Kabar
Pawon Hajat Khasiat: Mugo-mugo Diuwongke
Dua perempuan itu sedari tadi sibuk mengibas-ngibas udara di sekitar makanan yang ada di hadapannya. Mereka menghindarkan sajian makanan dari serbuan serangga-serangga kecil yang turut mengerubung kala semerbak aroma manis dan gurih mulai memenuhi area pawon. Sejak pagi, ibu-ibu telah memulai aktivitas mereka demi menyajikan makanan untuk perhelatan Caos Dahar dalam program Pawoh Hajat Khasiat (PHK). Mereka tak ingin sajian itu rusak. “Mulai masak sejak jam 8 pagi,” ujar Suhartini, salah seorang anggota Laboratorium Sedusun.
Laboratorium Sedusun merupakan kolektif beranggotakan ibu-ibu yang berasal dari Dusun Siyono, Kalurahan Petir, Kapanewon Rongkop, Gunungkidul. Mereka adalah salah satu kelompok masyarakat yang dilibatkan dalam program PHK. Selain itu, terdapat banyak kelompok lain, perwakilan dari berbagai daerah di Gunungkidul, seperti Kelompok Wanita Tani (KWT) Ngalang, dan KWT Loh Jinawi.

**Petunjuk Tugas:**
(1) Perbarui bagian artikel tentang Pawon Hajat Khasiat yang dimulai dari "Laboratorium Sedusun merupakan" dan berakhir pada "KWT Loh Jinawi.", dengan mengganti "kolektif" menjadi "komunitas".
(2) Tulis lanjutan artikel tentang Pawon Hajat Khasiat setelah kalimat terakhir yang ditampilkan.

**Baris Data:**
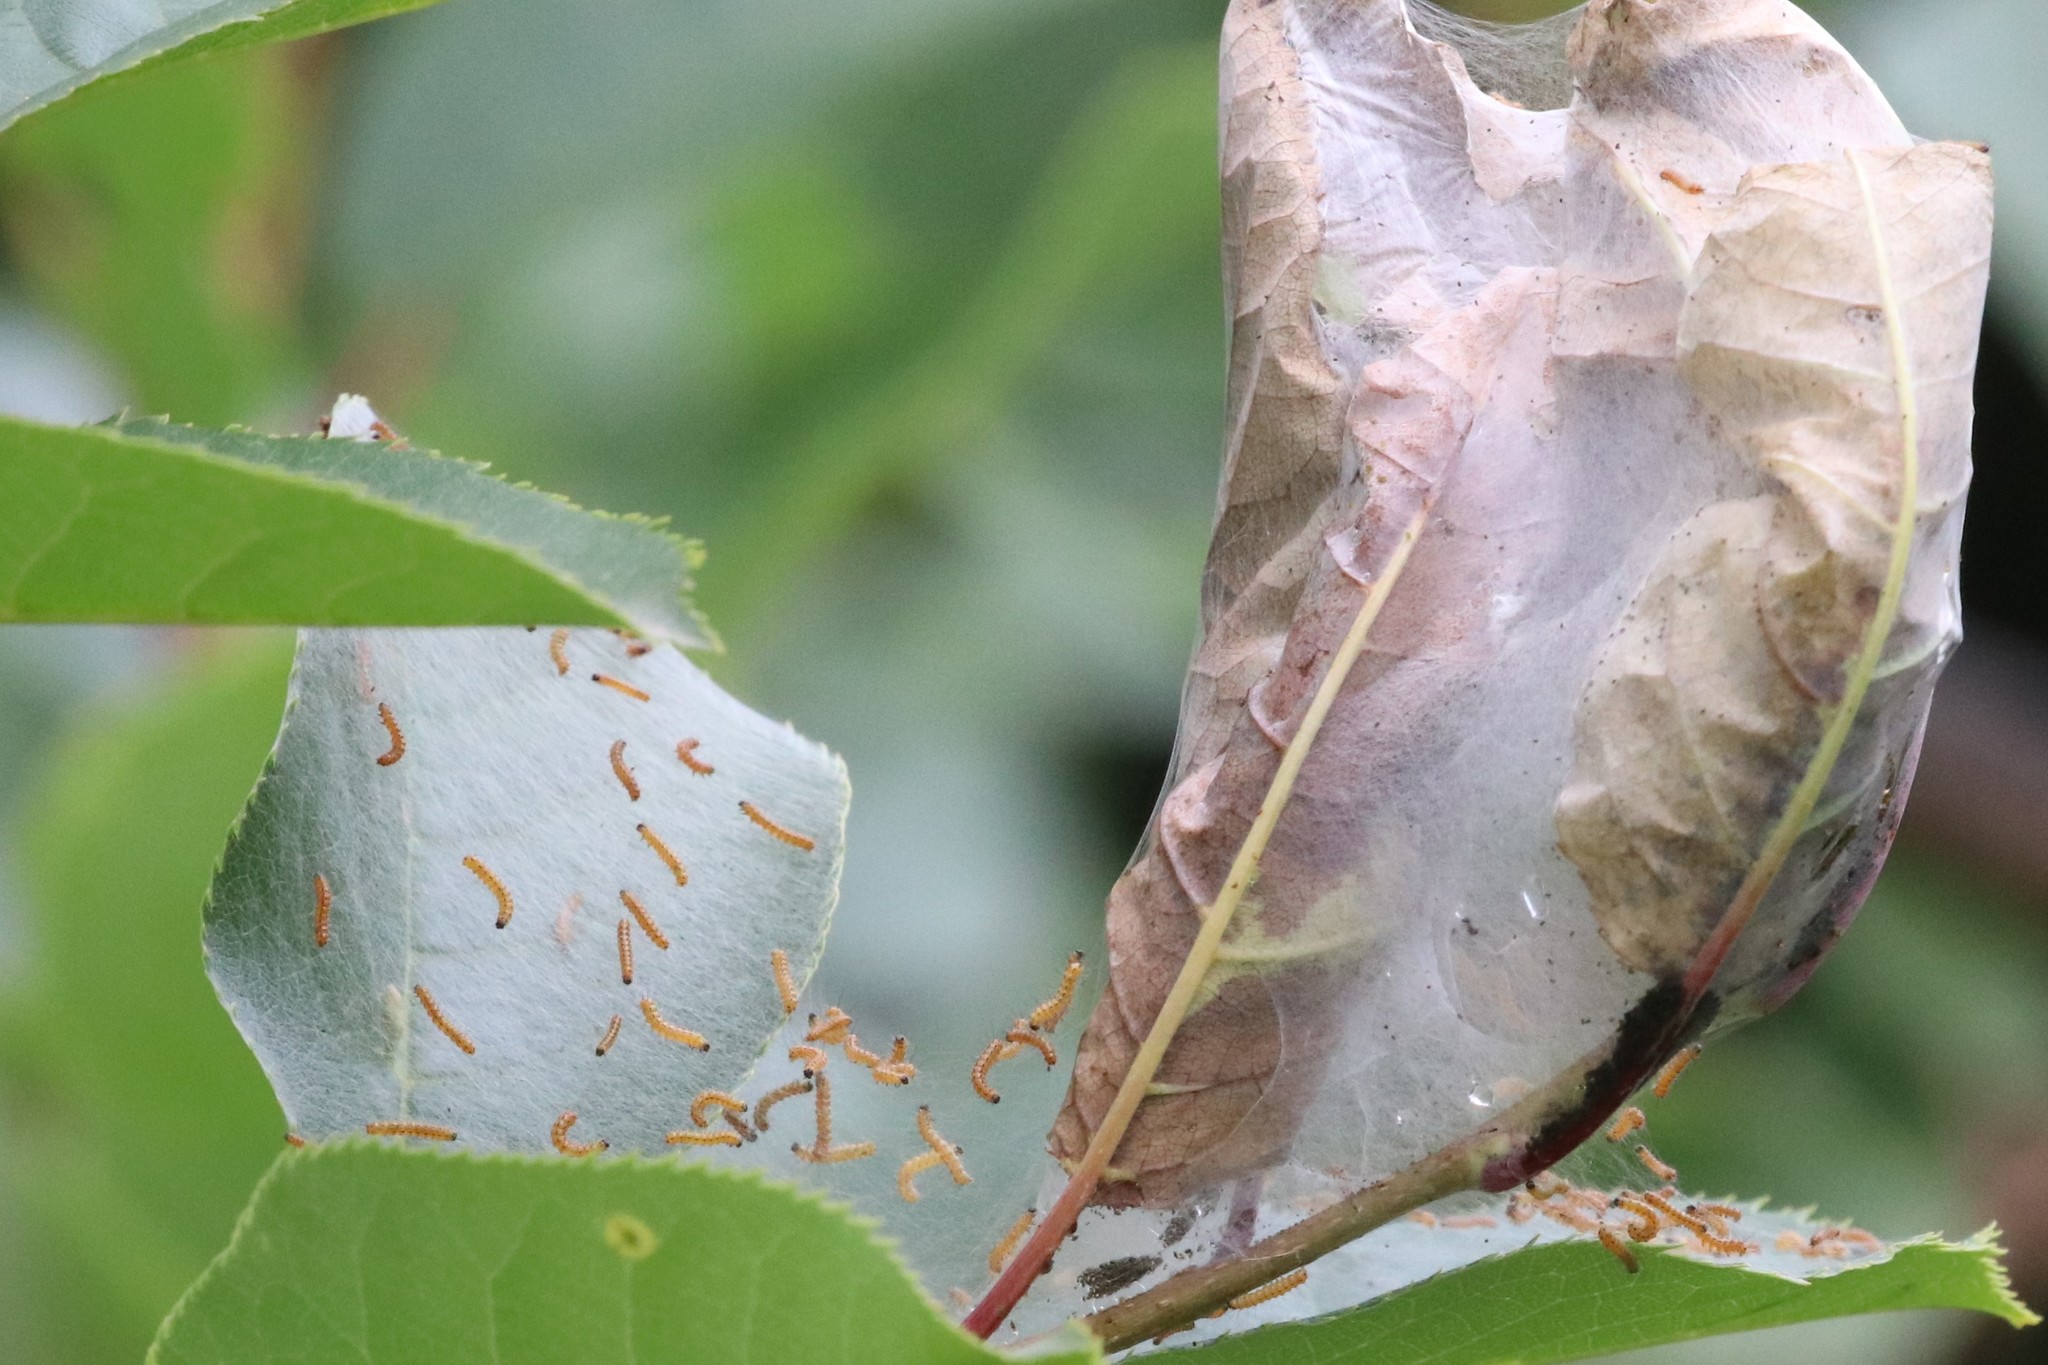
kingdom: Animalia
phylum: Arthropoda
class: Insecta
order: Lepidoptera
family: Erebidae
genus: Hyphantria
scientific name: Hyphantria cunea
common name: American white moth
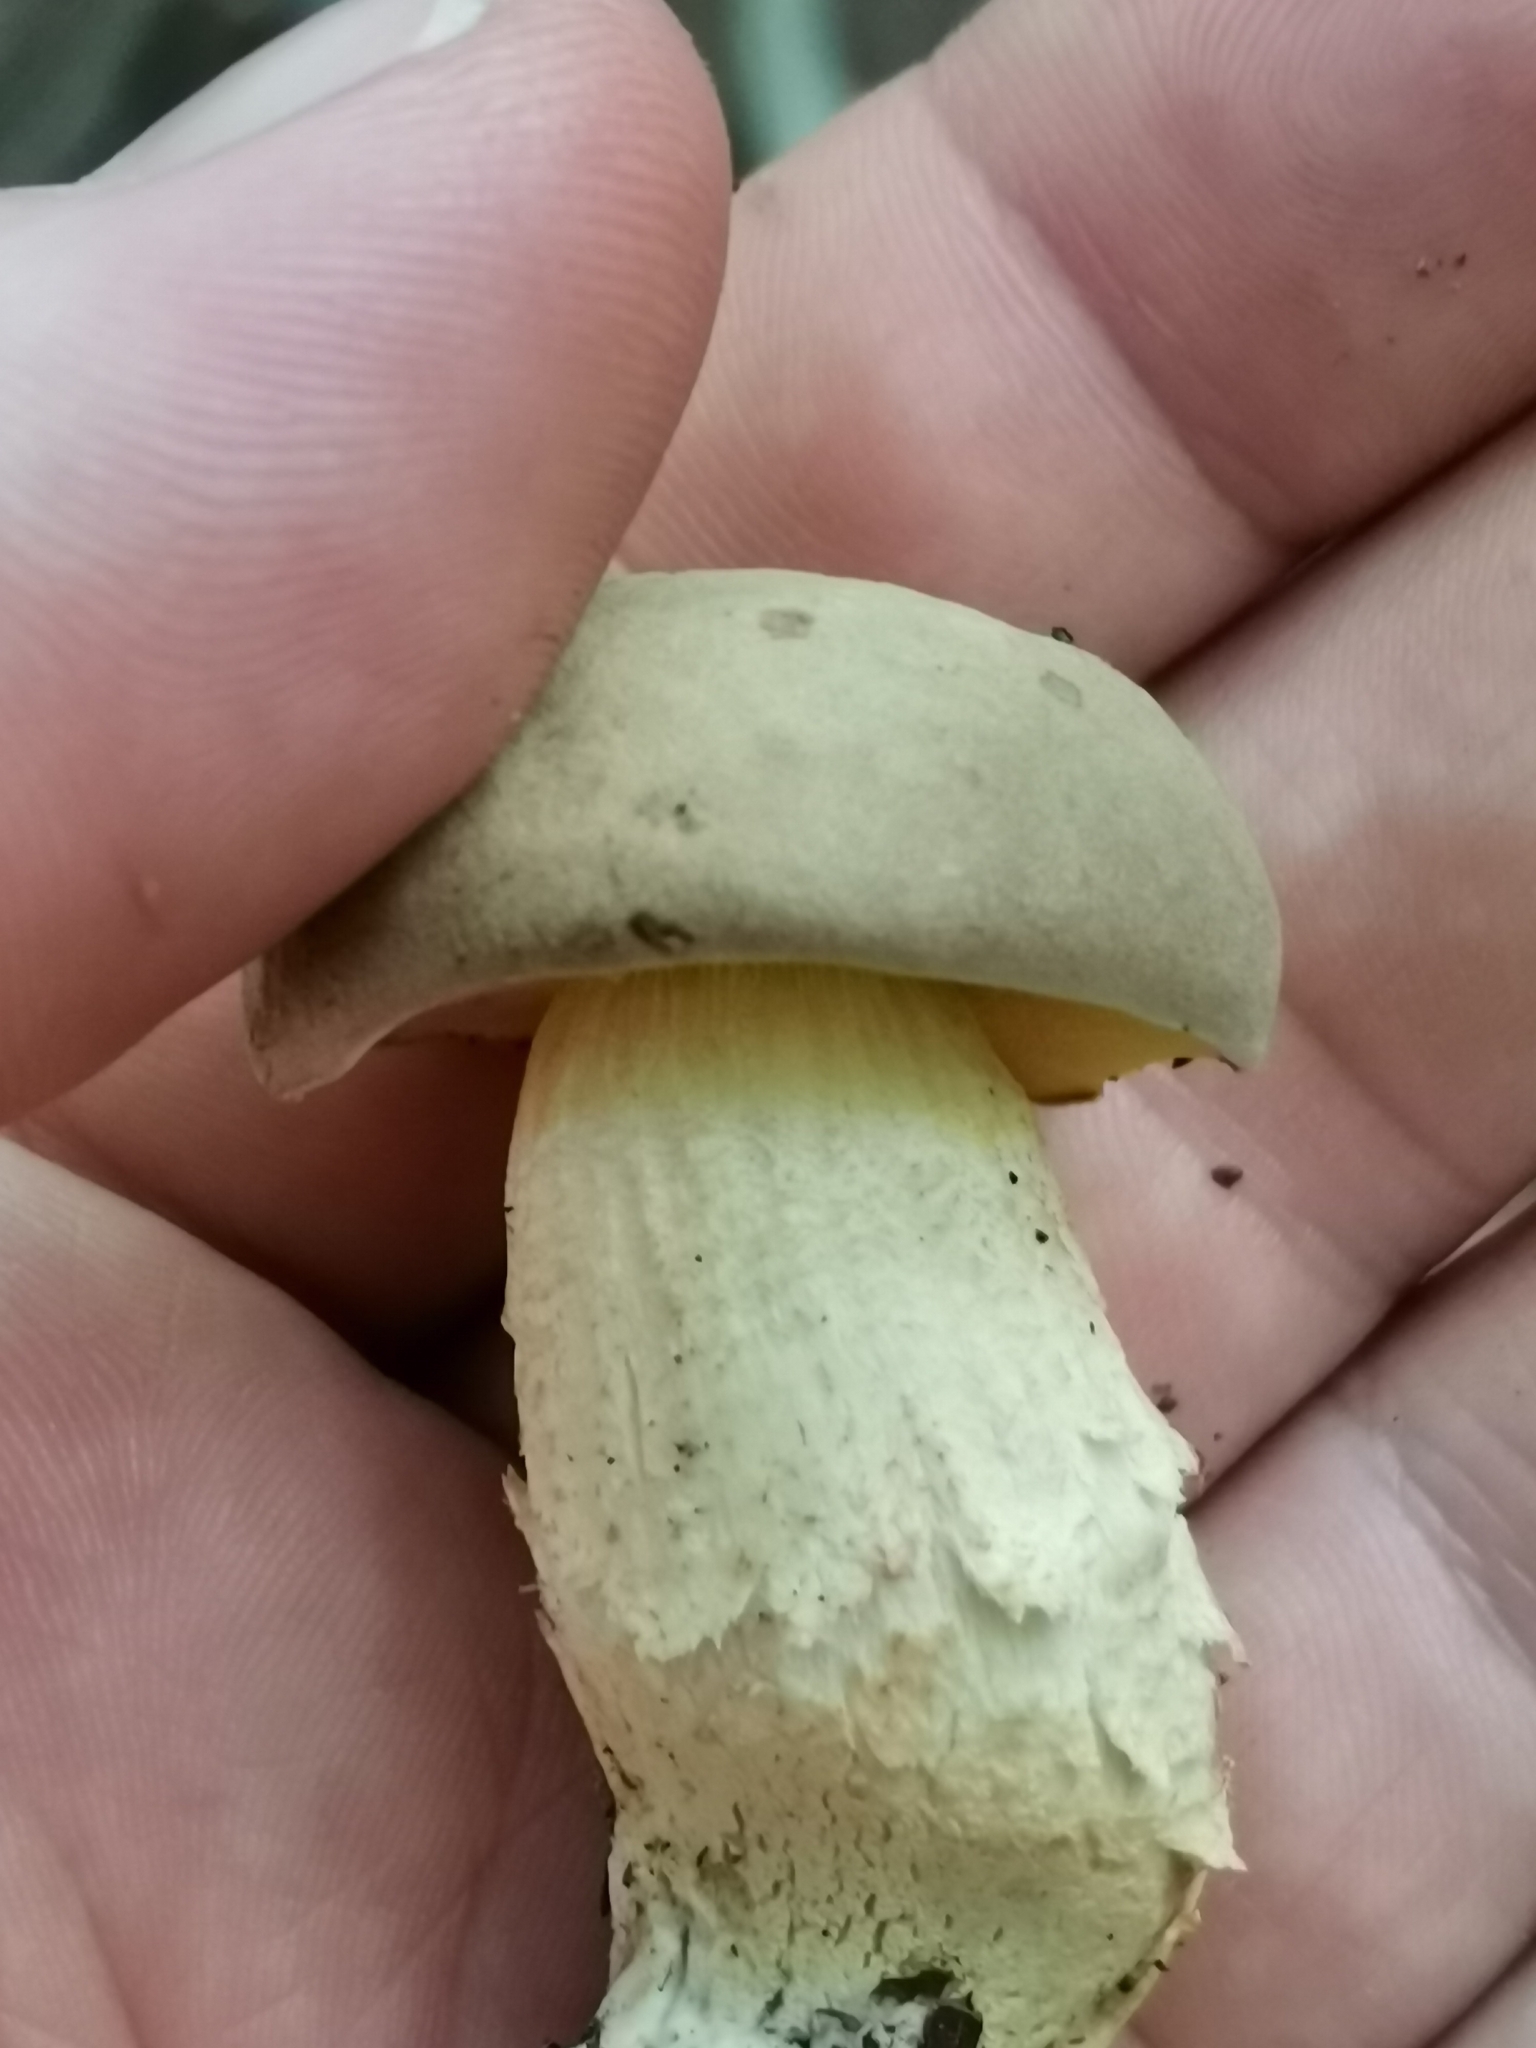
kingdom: Fungi
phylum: Basidiomycota
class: Agaricomycetes
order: Boletales
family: Boletaceae
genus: Xerocomus
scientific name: Xerocomus subtomentosus
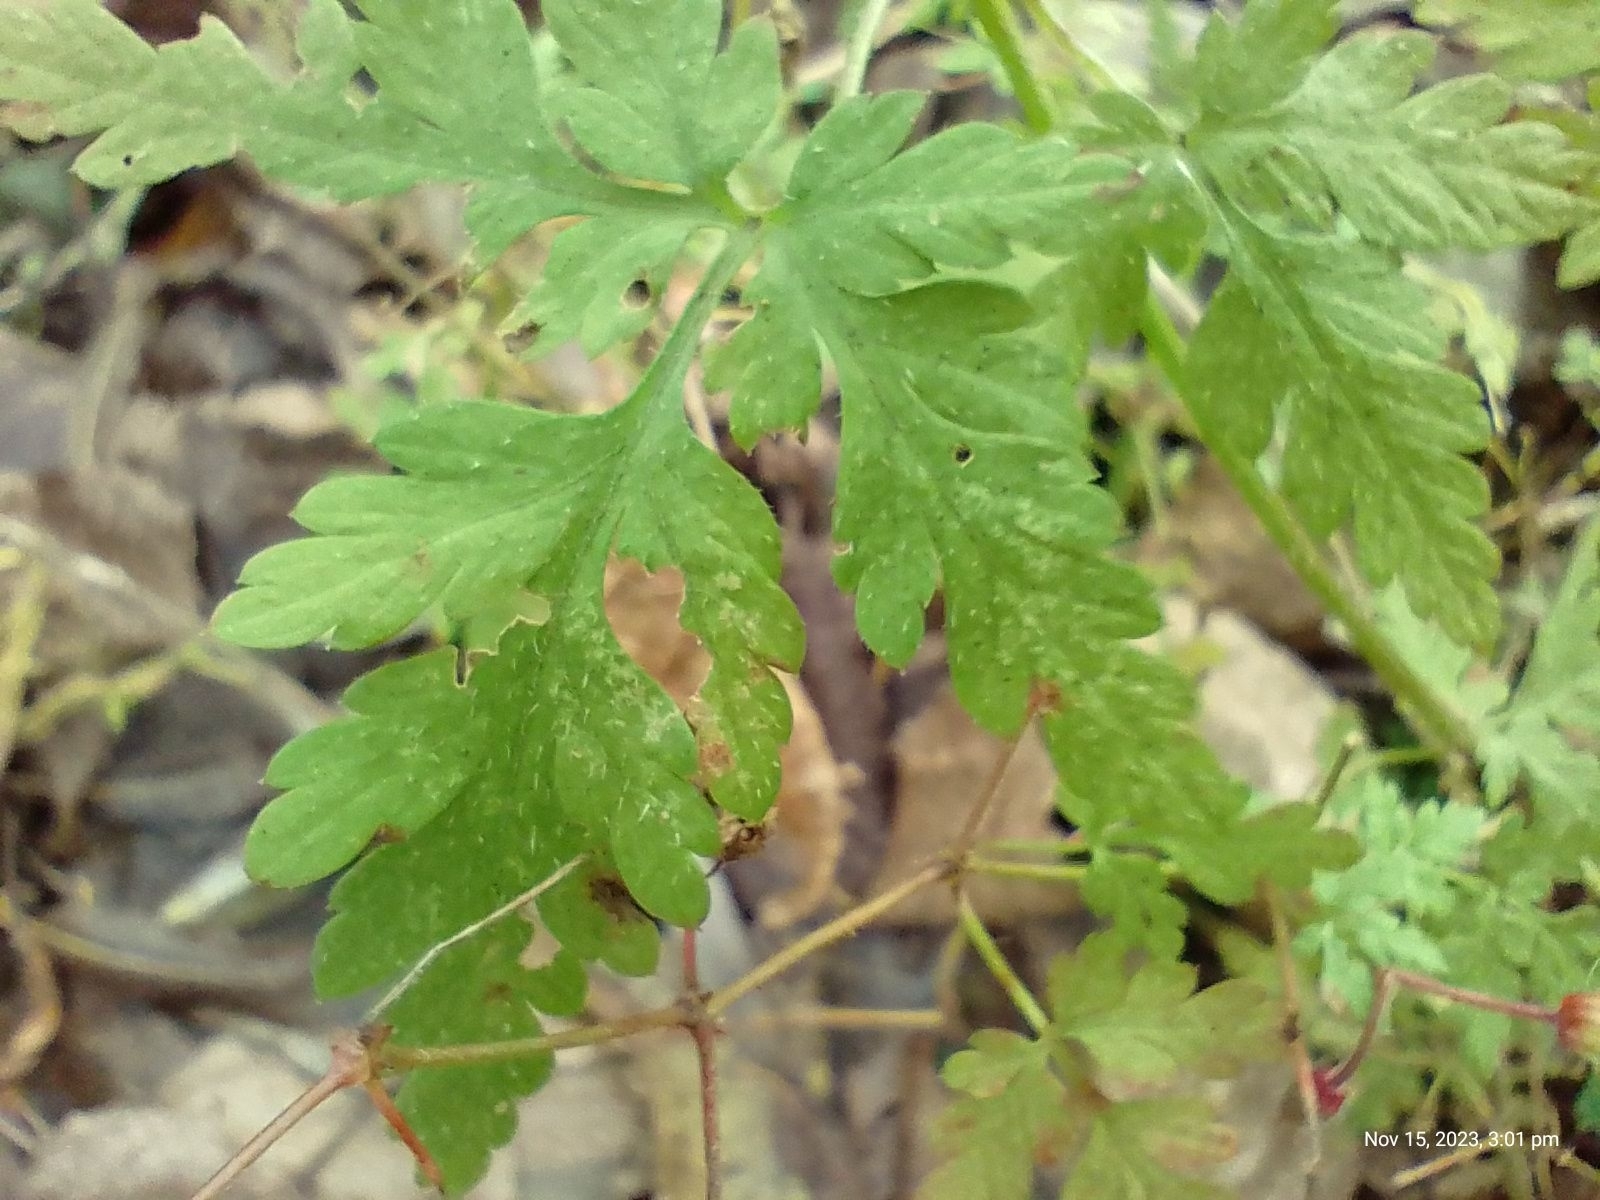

**Hasil Tiap Tugas:**
(1)
Laboratorium Sedusun merupakan komunitas beranggotakan ibu-ibu yang berasal dari Dusun Siyono, Kalurahan Petir, Kapanewon Rongkop, Gunungkidul. Mereka adalah salah satu kelompok masyarakat yang dilibatkan dalam program PHK. Selain itu, terdapat banyak kelompok lain, perwakilan dari berbagai daerah di Gunungkidul, seperti Kelompok Wanita Tani (KWT) Ngalang, dan KWT Loh Jinawi.

(2)
Program ini juga menyediakan makanan hasil olahan ibu-ibu dari berbagai padukuhan di Logandeng. Kegiatan ini bernama Dapur Penuh Rasa Solidaritas, disingkat DPR Solid di PHK. Beberapa padukuhan yang terlibat adalah Plembon Lor, Plembon Kidul, Pager, Jalakan, dan Logandeng. DPR Solid di PHK berfokus pada penyediaan makanan sehari-hari untuk panitia dan menjual makanan berat untuk para pengunjung FKY 2025 di malam hari.
Sore itu, pukul empat pada hari Jumat (17/10), berbagai olahan makanan tergelar di atas panggung persegi di tengah area pawon. Diantaranya ada puli tempe, parutan pepaya muda, dan tumis rumput laut. Semuanya tersaji siap makan di hadapan 35 orang yang duduk mengelilingi hidangan itu, dari panitia hingga masyarakat umum.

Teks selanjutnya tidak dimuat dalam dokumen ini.